Я дал ему имя, пес, не двигаясь, посмотрел на меня своим печальным, обиженно-старческим взглядом.

— Мондего! Ко мне!

Он не двигался. Но, как только мы пошли вперед, последовал за нами. У ворот он заколебался: как все псы, он хорошо знал, что существует частная собственность… Тогда я его подбодрил.

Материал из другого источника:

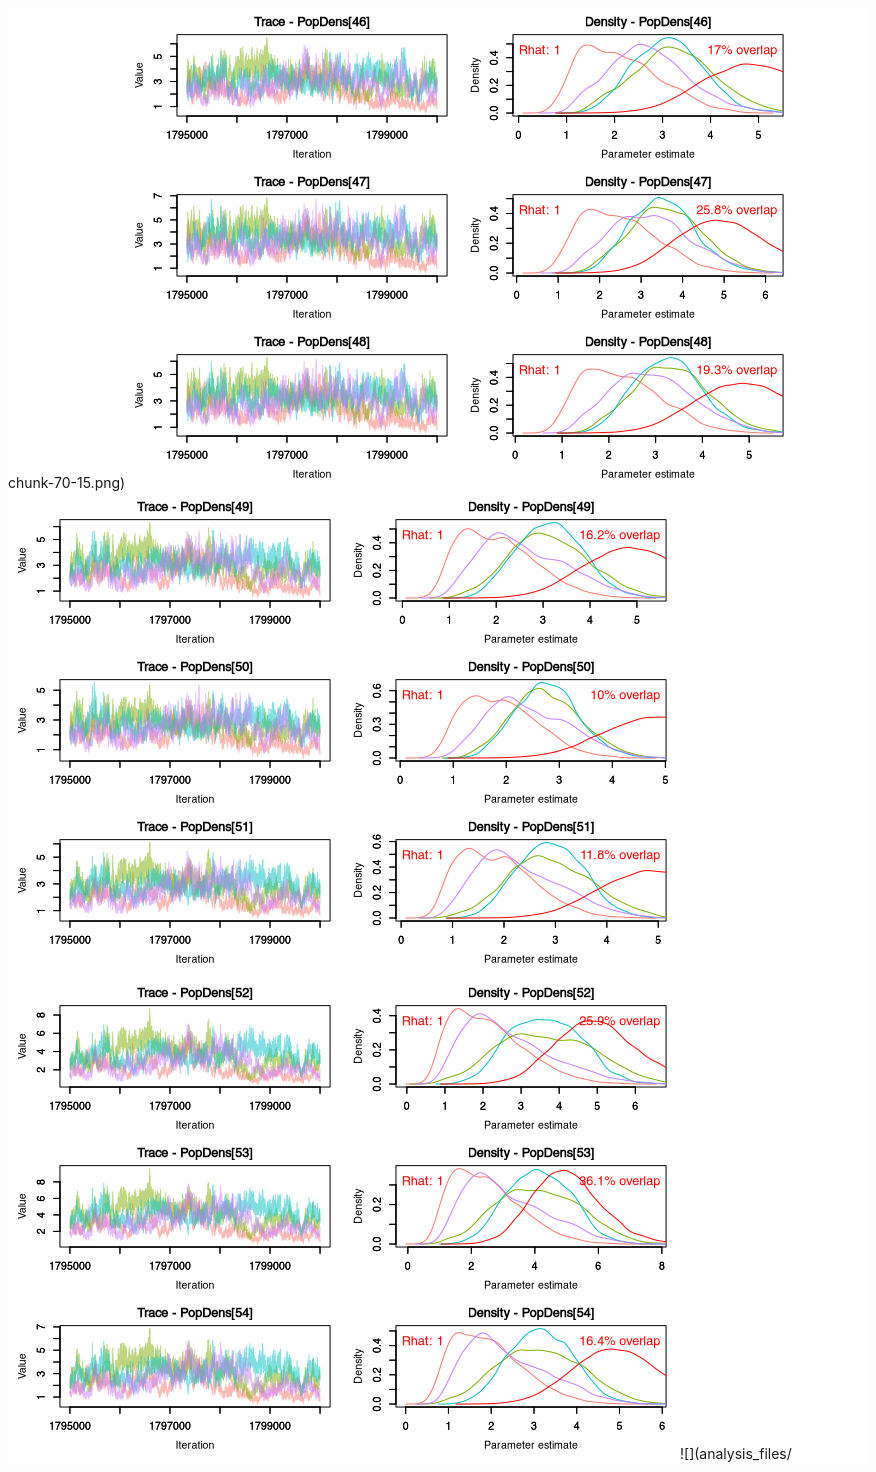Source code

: chunk-70-15.png)![](analysis_files/figure-html/unnamed-chunk-70-16.png)![](analysis_files/figure-html/unnamed-chunk-70-17.png)![](analysis_files/figure-html/unnamed-chunk-70-18.png)![](analysis_files/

Подбодрил его и Томас. Мондего, пытаясь понять наши мысли, долго смотрел на нас. Потом вошел. Я стал его кормить — мне так хотелось, чтобы у меня была собака. Тетя Дулсе не одобрила мой поступок: по ее понятиям, собак держат простые люди — пастухи, арендаторы или всякие бродяги: гончары, лудильщики, цыгане, которые привязывают их к своим телегам. Мать приняла пса, но разрешила держать только на улице — во дворе. И пес остался. Антонио с моей помощью смастерил ему конуру, положил внутрь солому, поставил плошку и, чтобы у пса была какая-то свобода, натянул от конуры до самого курятника проволоку, на которой закрепил его цепь. Но пес свободой не пользовался. Он лежал, словно поджидая смерть, у входа в конуру и оживал только в моем присутствии. Приходил я к нему часто. Приходил, разговаривал, а он смотрел на меня своими сочувственными, всепонимающими глазами. Так между нами установилось человеческое общение. Ведь раньше все живое, что я наблюдал, например сверчки, медведки, богомолы, были движущимися объектами, или движущейся материей, как черви, лягушки, жабы, или уже самой жизнью, как птицы и быки, но общения с ними как с индивидуальностями, если среди них таковые вообще были, не получалось. Правда, жизнь во всех проявлениях всегда приводила меня в восторг. Но в прытких ящерицах, чьи оторванные хвосты неистово дергались, в подвижных ласках, в суетливых мышах, в птицах я разве что смутно чувствовал всеобщую форму жизни, всеобщую, поделенную между животными силу, обычный способ бытия, в котором начало и конец — не предел, а звенья непрерывной цепи. А вот в Мондего я смог увидеть «личность», пусть не вполне оформленную, но личность. Слыша мои шаги, пес шумно радовался, хрипло лаял. А когда я приближался, вставал на задние лапы, вилял хвостом, потом успокаивался, ложился, клал морду на вытянутые лапы, прикрывал глаза, явно чувствуя себя спокойно в моем молчаливом обществе. Я заставлял его вставать, выполнять приказы, он повиновался, правда без восторга. Но если он не мог проявить восторг, выполняя мои приказы, то беседовать, понимать меня мог прекрасно. Когда я с ним говорил, он широко раскрывал свои вдумчивые глаза. Это была личность с симпатиями и антипатиями, понимающая все, что происходит вокруг, и все, что окружающие намереваются предпринять в отношении нее.